* [Work order]
Restate the data below word for word, and let no image into your version.

* [Exercise material]
┌──
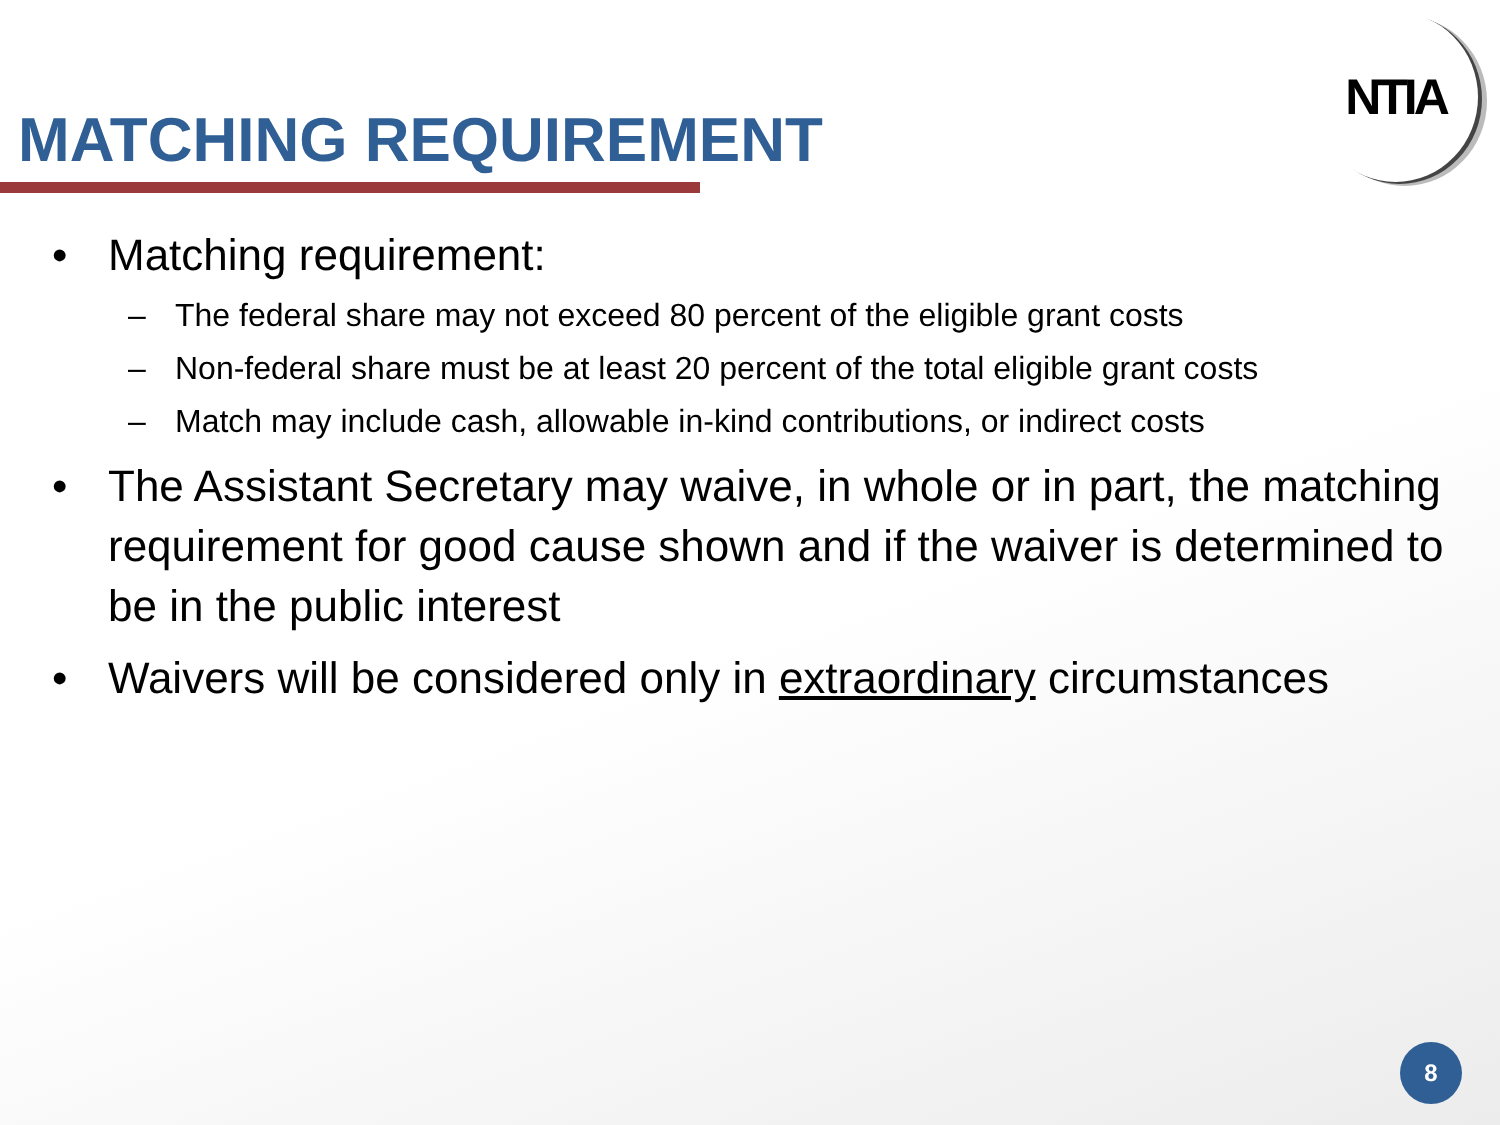NTIA
MATCHING REQUIREMENT
• Matching requirement:
– The federal share may not exceed 80 percent of the eligible grant costs
– Non-federal share must be at least 20 percent of the total eligible grant costs
– Match may include cash, allowable in-kind contributions, or indirect costs
• The Assistant Secretary may waive, in whole or in part, the matching requirement for good cause shown and if the waiver is determined to be in the public interest
• Waivers will be considered only in extraordinary circumstances
8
└──
* [Response]
NTIA
MATCHING REQUIREMENT
• Matching requirement:
– The federal share may not exceed 80 percent of the eligible grant costs
– Non-federal share must be at least 20 percent of the total eligible grant costs
– Match may include cash, allowable in-kind contributions, or indirect costs
• The Assistant Secretary may waive, in whole or in part, the matching requirement for good cause shown and if the waiver is determined to be in the public interest
• Waivers will be considered only in extraordinary circumstances
8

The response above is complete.